By 1860, almost 14 thousand people lived in the Port of Toledo, and the city consumed Manhattan by the 1880s. During the late 1800s, railroads began to compete with the canals as the mode of transportation. The Port of Toledo was soon the hub for several railroads with a fast-growing industrial community made up of companies that made furniture, carriages, glass, and beer. Immigrants were attracted to the Port of Toledo by the new factory jobs opening.
By 1880, the Port of Toledo was one of Ohio's biggest cities, and it continued to grow rapidly into the early 20th Century. Introduced by Michael Owens and Edward Libbey, glass-making became an important part of the economy.
Because the local economy had become dependent on manufacturing, the Great Depression brought severe hardship to the Port of Toledo. Growth slowed dramatically, and jobs were scarce until World War II. The Port of Toledo became a production center during World War II. The Willys Jeep was manufactured there among many other wartime products.
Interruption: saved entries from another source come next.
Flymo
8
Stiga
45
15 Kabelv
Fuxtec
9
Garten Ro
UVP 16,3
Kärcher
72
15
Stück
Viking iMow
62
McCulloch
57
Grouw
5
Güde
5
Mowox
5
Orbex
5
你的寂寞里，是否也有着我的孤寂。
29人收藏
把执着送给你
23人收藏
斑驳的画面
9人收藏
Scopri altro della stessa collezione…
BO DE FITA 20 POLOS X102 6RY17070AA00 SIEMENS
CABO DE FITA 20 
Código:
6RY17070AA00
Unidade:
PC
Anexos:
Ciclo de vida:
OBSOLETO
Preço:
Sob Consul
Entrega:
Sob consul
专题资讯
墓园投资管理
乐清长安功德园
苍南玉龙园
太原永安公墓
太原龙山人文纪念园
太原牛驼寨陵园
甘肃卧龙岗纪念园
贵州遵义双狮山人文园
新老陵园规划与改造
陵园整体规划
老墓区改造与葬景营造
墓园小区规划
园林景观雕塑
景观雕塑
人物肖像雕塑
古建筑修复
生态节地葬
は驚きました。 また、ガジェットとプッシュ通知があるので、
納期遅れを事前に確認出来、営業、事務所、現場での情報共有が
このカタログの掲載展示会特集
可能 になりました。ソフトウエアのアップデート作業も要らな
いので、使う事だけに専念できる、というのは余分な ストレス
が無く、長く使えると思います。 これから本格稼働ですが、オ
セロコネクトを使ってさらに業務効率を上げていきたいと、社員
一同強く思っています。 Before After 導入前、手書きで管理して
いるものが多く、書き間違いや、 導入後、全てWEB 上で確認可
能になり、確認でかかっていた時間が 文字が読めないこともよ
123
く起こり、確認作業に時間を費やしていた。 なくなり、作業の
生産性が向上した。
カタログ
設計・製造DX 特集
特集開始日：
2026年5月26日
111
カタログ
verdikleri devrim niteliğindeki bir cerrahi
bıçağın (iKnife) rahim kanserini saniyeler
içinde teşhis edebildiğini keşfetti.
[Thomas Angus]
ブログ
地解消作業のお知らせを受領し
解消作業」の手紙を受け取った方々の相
Today, the Port of Toledo is an important industrial, commercial, and transportation center for the north central United States. The port is connected to the St. Lawrence Seaway that brings traffic from the Atlantic Ocean to the Great Lakes. The Port of Toledo handles huge volumes of bituminous coal, and its free trade zone handles large amounts of grain, machinery and tools, metal ores, vehicles, and industrial equipment. The industrial profile of the Port of Toledo is diverse and contains makers of glass, cars (Jeeps are still made there), auto parts, furniture, cabinets, rubber, plastics, machinery, tools, and petroleum products.